▶ [Supplied material]
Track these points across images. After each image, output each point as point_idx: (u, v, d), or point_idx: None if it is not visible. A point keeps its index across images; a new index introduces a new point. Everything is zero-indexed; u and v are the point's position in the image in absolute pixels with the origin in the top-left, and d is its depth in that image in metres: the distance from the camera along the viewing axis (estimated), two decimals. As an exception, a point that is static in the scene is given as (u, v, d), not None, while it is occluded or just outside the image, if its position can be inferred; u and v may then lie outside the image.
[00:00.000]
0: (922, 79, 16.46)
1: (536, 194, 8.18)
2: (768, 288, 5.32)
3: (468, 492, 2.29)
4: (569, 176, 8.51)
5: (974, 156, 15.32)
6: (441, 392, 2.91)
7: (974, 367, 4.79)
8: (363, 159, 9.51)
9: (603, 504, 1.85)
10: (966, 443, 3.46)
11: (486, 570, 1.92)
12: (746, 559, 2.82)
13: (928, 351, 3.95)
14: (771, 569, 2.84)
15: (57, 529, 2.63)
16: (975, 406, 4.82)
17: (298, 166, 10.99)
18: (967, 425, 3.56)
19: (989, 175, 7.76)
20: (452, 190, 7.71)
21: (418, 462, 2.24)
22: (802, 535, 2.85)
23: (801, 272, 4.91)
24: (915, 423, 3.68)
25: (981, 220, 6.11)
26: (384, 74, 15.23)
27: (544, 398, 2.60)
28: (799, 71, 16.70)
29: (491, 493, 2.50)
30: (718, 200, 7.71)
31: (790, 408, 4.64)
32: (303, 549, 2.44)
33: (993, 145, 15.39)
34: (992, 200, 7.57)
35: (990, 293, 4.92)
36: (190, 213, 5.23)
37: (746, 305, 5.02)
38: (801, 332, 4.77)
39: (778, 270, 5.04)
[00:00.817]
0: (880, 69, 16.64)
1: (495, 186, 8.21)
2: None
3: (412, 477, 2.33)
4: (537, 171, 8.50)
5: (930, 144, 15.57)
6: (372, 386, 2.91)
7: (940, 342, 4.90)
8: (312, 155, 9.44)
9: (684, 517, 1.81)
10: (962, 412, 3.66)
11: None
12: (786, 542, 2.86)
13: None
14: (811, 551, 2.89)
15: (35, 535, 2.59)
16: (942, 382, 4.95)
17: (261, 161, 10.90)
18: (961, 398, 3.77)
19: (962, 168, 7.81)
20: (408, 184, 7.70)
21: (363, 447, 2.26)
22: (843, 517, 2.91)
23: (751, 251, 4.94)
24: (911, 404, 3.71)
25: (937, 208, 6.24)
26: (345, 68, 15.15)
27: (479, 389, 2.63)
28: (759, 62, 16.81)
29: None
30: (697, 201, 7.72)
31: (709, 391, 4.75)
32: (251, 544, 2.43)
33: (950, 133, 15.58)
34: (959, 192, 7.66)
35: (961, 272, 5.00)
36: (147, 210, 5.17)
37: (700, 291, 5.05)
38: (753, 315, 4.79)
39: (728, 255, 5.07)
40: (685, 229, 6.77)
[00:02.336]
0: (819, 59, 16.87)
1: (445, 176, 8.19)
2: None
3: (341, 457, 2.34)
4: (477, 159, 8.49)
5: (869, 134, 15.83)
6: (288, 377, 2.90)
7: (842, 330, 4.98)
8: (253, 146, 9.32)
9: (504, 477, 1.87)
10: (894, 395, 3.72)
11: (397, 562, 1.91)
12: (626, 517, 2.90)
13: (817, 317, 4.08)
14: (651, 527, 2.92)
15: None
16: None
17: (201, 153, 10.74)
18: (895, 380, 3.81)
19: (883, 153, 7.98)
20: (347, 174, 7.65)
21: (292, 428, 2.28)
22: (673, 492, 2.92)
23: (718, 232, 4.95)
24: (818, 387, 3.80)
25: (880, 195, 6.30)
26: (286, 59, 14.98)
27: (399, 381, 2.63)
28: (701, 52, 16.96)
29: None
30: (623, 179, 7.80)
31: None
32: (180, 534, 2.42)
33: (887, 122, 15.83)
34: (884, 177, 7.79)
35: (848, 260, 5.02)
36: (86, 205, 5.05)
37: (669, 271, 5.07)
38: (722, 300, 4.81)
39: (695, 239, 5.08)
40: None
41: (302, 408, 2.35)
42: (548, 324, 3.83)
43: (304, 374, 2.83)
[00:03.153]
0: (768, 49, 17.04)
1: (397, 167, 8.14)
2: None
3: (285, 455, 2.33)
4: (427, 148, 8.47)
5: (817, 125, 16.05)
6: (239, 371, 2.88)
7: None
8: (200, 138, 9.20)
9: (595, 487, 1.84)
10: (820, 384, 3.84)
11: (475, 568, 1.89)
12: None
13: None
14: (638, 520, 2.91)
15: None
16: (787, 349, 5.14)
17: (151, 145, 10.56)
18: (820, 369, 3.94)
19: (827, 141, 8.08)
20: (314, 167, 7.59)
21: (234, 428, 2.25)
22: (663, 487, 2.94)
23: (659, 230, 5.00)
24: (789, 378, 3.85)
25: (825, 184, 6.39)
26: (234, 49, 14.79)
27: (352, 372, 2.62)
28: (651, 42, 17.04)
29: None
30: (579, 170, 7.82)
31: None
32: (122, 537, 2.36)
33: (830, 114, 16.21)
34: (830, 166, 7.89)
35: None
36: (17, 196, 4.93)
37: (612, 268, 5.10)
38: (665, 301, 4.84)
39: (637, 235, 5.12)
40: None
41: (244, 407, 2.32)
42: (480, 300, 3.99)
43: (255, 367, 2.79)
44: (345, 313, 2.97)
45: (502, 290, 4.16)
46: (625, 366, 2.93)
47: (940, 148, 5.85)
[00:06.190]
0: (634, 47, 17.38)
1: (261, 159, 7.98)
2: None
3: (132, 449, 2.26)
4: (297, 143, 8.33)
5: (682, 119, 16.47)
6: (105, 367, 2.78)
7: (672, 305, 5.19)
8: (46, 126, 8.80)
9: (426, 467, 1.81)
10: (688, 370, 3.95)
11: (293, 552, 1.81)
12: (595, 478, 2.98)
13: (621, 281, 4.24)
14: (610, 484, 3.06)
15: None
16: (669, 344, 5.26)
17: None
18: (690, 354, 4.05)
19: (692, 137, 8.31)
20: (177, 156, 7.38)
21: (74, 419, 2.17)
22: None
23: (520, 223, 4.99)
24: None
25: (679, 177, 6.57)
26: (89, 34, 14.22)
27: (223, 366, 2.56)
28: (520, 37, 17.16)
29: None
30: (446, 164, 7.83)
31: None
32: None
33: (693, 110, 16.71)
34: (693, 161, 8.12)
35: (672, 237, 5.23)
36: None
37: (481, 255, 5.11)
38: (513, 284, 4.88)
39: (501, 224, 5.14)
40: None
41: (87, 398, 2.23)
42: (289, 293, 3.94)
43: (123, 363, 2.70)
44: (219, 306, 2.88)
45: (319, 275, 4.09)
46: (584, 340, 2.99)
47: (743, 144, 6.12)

▶ [Assignment]
The lines above from the one containing "1: (536, 194, 8.18)" through the one containing "20: (452, 190, 7.71)" are to be set down exactly, and no others.

▶ [The answer]
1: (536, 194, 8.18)
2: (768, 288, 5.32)
3: (468, 492, 2.29)
4: (569, 176, 8.51)
5: (974, 156, 15.32)
6: (441, 392, 2.91)
7: (974, 367, 4.79)
8: (363, 159, 9.51)
9: (603, 504, 1.85)
10: (966, 443, 3.46)
11: (486, 570, 1.92)
12: (746, 559, 2.82)
13: (928, 351, 3.95)
14: (771, 569, 2.84)
15: (57, 529, 2.63)
16: (975, 406, 4.82)
17: (298, 166, 10.99)
18: (967, 425, 3.56)
19: (989, 175, 7.76)
20: (452, 190, 7.71)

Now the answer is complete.